North Glamorgan NHS Trust is spending £63.1 million on a community hospital with 126 beds at Merthyr’s Prince Charles Hospital. The main contractor is Norwest Holst. The trust also has three refurbishment projects at Prince Charles Hospital. Gwent Healthcare NHS Trust is building the 96-room, 10,000-sq metre Aneurin Bevan Hospital on the former site of Ebbw Vale’s Corus steelworks. BAM Construct UK is the main contractor on the £48 million project.
BAM is working on a second new hospital for the Trust. Not yet listed, Ysbyty Ystrad Fawr in Caerphilly is a £170 million project to deliver 255 beds by 2011.
Housing – £116.3 million
Housing accounts for a third of the Valleys’ 30 top construction projects by number, but just 12 percent by value – despite a chronic regional housing shortage. Wales saw a 76 per cent drop in construction of new homes in the last quarter of 2008. WAG is unlikely to meet its national target of 6,500 affordable new homes by 2011. However, it has allocated a record £500 million a year to social housing from 2009-2012, injecting £42 million from the Strategic Capital Investment Fund.
Local authorities must improve and refurbish run-down public housing to Welsh Quality Housing Standard (WQHS) by 2012. Where they lack the funds or will to upgrade housing stock, they must transfer ownership to housing associations.
Bridgend has transferred its stock to Valleys To Coast Housing, Rhondda Cynon Taf to RCT Homes, and Torfaen to Bron Afon Community Housing, which has £22.3 million of work underway. Merthyr Tydfil transferred its stock to Merthyr Valley Homes in January. Caerphilly is reconsidering its options after new surveys, and Neath Port Talbot expects to ballot its tenants this autumn.
Blaenau Gwent tenants are being balloted on a transfer to Tai Calon Community Housing, which promises to spend £111 million on refurbishment over five years. The council says a ‘no’ vote will force it to cut jobs and services to claw back £83 million to meet the WQHS targets.
Energy – £34 million
Sustainable energy is high on the list of priorities for both WAG and Whitehall, and Wales is positioning itself as a centre for alternative energy.
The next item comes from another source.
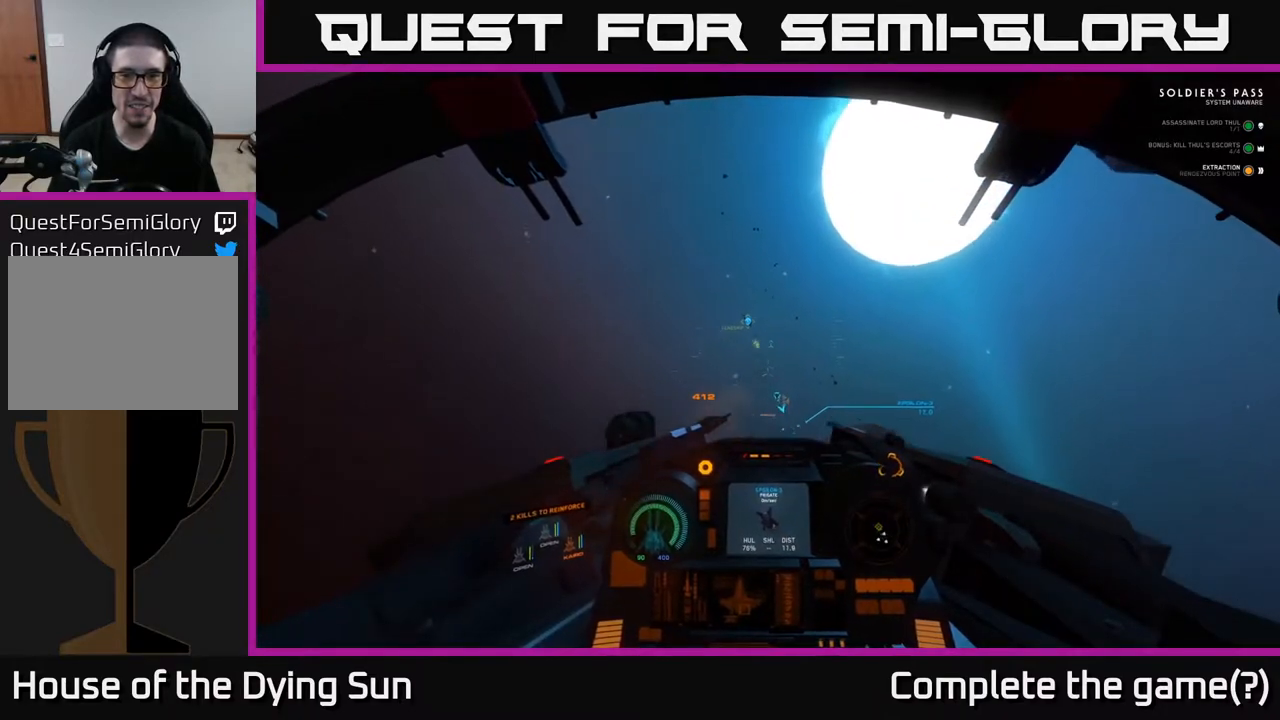
{"buttons": ["L2"], "left_stick": "center", "right_stick": "center", "events": [[17, "R1", "down"], [150, "R1", "up"], [183, "right_stick", "center"]]}
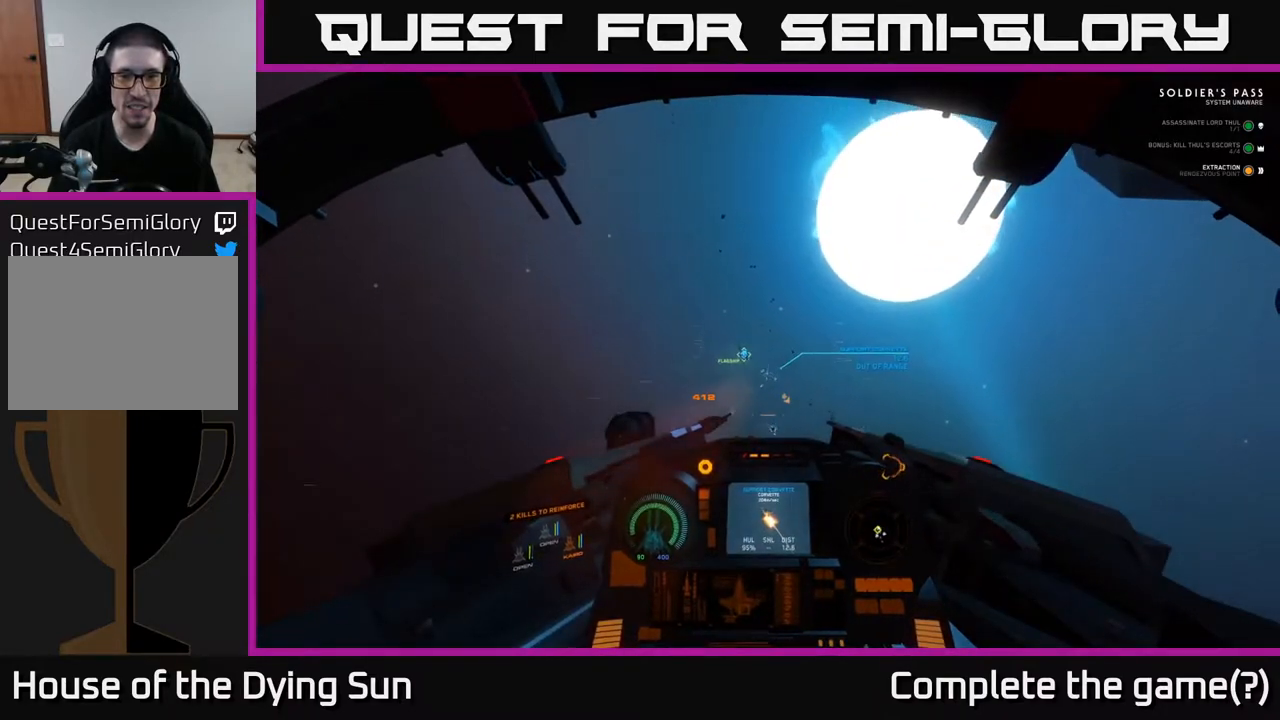
{"buttons": ["L2"], "left_stick": "center", "right_stick": "center", "events": [[100, "right_stick", "down-left"], [200, "right_stick", "center"]]}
Three wind farms are under construction according to Glenigan; two at Ferndale and one in Pontypridd. And still more are under discussion.
One of the largest and most disputed is Nuon Renewables’ proposal to build 100 wind turbines, each one 475 ft tall, along a 105,000 sq km stretch of hillside between Tonmawr, east of Neath, and Maerdy. Public consultation began in March.